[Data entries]

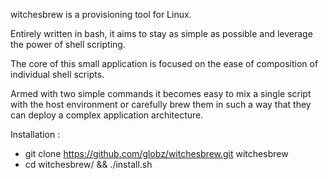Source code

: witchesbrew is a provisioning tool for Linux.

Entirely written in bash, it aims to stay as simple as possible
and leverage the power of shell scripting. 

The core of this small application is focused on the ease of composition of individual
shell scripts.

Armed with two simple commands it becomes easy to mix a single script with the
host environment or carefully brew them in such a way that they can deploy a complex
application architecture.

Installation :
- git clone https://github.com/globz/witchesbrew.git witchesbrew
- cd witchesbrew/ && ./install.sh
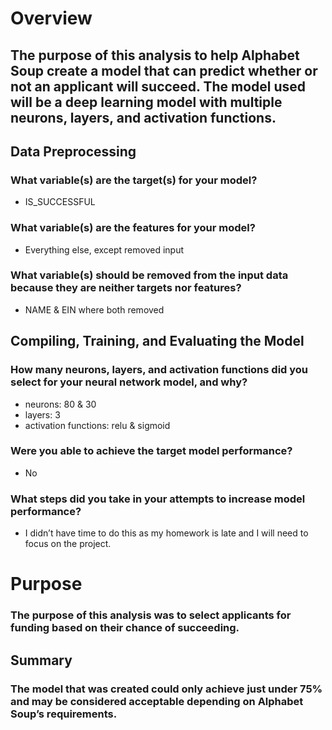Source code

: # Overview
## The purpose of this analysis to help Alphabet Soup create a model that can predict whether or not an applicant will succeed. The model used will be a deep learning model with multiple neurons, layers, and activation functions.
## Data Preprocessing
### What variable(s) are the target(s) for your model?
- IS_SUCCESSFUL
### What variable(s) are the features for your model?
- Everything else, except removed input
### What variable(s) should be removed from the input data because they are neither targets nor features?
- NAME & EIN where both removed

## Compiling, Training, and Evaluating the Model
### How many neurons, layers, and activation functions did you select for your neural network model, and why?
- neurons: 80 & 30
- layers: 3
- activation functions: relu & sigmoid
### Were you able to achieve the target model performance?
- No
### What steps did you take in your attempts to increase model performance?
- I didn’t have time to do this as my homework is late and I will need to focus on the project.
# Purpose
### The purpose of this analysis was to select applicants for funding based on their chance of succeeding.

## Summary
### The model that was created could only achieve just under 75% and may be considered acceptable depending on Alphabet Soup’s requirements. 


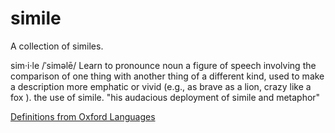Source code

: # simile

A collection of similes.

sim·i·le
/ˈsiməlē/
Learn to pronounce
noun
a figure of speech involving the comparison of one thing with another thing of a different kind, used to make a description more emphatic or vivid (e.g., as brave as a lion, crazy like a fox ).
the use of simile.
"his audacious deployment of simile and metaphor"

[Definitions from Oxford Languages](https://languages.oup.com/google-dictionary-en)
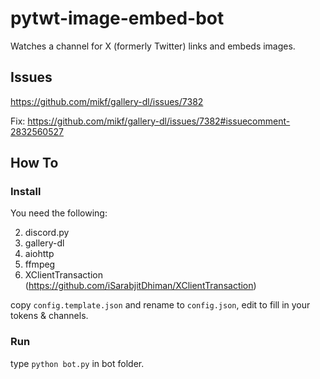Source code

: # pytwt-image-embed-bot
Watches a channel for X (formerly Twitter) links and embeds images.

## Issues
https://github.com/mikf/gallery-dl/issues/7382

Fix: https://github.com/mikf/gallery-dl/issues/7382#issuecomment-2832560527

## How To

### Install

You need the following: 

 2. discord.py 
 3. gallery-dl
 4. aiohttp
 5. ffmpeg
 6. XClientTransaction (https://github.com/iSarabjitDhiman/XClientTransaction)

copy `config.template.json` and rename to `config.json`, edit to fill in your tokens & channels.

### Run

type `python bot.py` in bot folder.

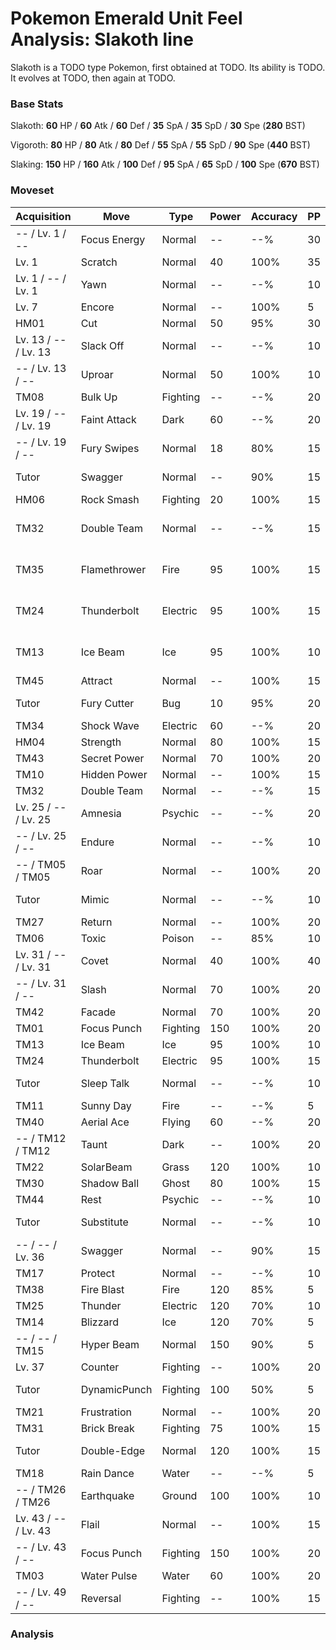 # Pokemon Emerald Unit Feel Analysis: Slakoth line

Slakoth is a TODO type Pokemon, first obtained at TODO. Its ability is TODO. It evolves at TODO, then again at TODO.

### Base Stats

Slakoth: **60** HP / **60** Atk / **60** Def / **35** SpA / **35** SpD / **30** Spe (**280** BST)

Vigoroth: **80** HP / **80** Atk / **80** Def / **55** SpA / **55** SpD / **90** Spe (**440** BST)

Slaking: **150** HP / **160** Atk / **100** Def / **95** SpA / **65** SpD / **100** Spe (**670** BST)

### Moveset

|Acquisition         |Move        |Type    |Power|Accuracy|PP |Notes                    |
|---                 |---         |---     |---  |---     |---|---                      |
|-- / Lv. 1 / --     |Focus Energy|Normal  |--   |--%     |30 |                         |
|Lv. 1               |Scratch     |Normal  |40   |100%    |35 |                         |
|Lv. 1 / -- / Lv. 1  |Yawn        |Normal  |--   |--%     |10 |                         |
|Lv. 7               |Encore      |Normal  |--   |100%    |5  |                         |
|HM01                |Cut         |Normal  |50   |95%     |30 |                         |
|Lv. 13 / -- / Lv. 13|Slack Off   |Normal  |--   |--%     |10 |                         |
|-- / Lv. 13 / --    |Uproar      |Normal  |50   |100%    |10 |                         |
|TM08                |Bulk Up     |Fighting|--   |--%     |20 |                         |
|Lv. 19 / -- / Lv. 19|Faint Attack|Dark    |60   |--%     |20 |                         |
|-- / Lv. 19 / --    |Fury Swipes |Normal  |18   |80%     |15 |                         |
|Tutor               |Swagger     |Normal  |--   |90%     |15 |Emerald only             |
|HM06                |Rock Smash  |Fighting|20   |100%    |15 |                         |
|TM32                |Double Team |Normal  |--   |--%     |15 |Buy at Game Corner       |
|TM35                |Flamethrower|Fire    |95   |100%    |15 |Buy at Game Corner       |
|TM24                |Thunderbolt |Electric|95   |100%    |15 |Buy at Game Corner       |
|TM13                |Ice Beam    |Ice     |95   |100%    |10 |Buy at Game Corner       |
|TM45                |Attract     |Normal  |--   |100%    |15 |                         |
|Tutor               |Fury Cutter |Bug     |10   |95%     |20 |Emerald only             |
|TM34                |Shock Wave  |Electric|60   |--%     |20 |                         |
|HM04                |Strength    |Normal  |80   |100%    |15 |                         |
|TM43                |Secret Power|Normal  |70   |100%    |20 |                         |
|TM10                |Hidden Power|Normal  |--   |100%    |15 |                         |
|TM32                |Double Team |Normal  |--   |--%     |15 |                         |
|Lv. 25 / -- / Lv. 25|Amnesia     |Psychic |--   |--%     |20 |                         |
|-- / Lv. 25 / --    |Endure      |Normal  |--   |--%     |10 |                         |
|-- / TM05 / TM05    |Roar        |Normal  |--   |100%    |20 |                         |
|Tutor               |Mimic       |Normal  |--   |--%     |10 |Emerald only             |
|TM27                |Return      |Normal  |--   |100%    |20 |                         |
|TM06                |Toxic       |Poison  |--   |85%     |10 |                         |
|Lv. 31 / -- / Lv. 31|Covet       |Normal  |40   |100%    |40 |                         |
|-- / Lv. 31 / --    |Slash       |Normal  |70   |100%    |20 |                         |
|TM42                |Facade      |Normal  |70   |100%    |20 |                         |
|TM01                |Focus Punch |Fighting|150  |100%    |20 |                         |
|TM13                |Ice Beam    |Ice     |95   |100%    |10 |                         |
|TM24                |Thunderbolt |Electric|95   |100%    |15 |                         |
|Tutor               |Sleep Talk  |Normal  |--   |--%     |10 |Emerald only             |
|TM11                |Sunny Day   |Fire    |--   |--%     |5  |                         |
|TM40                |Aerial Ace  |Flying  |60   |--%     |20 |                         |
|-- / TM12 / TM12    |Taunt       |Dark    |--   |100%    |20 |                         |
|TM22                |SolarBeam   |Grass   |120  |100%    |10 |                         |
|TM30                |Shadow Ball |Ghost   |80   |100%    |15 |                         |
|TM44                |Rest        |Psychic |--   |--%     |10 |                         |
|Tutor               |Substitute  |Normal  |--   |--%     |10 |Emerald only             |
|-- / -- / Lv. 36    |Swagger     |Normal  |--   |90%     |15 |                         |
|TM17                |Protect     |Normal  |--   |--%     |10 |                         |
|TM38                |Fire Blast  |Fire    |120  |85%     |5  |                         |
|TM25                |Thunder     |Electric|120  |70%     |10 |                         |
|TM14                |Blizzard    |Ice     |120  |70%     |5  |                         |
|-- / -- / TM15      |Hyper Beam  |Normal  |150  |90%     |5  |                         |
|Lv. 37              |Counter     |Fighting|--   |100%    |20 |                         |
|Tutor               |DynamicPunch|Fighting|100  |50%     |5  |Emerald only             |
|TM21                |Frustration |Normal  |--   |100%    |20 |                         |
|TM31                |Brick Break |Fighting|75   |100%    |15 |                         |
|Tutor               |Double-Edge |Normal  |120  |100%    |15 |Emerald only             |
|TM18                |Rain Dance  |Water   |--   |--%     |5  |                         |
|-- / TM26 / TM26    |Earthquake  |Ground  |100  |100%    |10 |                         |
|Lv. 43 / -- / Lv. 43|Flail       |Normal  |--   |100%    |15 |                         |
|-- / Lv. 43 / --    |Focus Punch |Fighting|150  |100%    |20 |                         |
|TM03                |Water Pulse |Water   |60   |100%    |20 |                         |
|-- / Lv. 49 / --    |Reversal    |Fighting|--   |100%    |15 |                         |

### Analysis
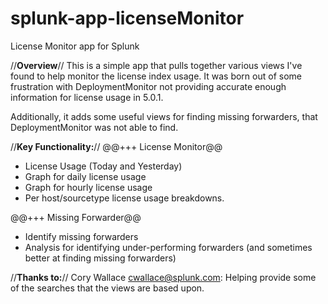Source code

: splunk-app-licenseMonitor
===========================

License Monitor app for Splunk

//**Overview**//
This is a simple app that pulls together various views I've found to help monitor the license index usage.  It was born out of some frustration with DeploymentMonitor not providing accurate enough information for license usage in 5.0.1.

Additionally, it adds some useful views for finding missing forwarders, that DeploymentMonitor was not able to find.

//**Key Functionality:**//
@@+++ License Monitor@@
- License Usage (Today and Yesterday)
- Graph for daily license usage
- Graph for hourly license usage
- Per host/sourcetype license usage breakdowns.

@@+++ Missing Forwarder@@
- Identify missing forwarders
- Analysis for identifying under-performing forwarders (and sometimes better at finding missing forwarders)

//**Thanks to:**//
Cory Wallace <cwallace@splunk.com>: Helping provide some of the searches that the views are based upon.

* * *

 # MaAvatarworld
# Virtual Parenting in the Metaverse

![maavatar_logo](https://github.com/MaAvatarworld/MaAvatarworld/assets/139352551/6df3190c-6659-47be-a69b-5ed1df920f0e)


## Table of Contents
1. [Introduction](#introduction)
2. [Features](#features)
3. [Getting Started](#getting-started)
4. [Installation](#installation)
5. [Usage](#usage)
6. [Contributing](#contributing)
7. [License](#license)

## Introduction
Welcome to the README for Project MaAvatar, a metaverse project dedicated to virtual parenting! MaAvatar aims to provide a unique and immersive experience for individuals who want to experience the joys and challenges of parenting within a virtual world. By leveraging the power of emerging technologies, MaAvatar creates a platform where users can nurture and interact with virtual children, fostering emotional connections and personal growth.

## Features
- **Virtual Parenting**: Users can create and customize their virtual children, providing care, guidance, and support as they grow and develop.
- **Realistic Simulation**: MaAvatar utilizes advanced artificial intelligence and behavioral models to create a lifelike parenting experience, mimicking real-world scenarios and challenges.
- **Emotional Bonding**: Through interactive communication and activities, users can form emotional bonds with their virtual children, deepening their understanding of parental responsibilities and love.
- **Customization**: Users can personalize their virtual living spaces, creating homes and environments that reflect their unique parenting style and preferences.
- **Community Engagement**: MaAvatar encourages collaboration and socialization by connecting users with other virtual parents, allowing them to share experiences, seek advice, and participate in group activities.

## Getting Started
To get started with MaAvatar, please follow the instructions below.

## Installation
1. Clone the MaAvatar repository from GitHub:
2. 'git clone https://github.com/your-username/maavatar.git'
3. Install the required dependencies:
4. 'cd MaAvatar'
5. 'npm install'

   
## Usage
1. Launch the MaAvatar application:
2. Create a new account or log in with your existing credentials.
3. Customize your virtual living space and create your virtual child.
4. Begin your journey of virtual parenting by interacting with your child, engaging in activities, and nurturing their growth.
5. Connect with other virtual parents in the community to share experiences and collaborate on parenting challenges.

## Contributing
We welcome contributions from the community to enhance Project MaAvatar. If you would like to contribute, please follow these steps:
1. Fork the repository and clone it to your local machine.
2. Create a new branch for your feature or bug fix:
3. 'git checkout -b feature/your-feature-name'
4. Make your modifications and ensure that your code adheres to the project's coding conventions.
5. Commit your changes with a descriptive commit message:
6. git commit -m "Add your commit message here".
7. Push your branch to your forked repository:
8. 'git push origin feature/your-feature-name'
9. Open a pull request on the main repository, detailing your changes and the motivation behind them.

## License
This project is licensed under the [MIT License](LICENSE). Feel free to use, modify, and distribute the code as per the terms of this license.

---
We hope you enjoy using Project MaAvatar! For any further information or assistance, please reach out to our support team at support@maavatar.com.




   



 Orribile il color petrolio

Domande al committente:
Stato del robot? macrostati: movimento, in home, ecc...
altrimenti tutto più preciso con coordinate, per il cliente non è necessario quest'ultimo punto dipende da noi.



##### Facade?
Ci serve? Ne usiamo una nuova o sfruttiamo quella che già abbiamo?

_TASK STATEMENT_
Please copy, exactly and with nothing else, the lines above beginning at the line that has "- Graph for daily license usage" and ending with the line that has "Cory Wallace <cwallace@splunk.com>: Helping".

_WRITTEN REPLY_
- Graph for daily license usage
- Graph for hourly license usage
- Per host/sourcetype license usage breakdowns.

@@+++ Missing Forwarder@@
- Identify missing forwarders
- Analysis for identifying under-performing forwarders (and sometimes better at finding missing forwarders)

//**Thanks to:**//
Cory Wallace <cwallace@splunk.com>: Helping provide some of the searches that the views are based upon.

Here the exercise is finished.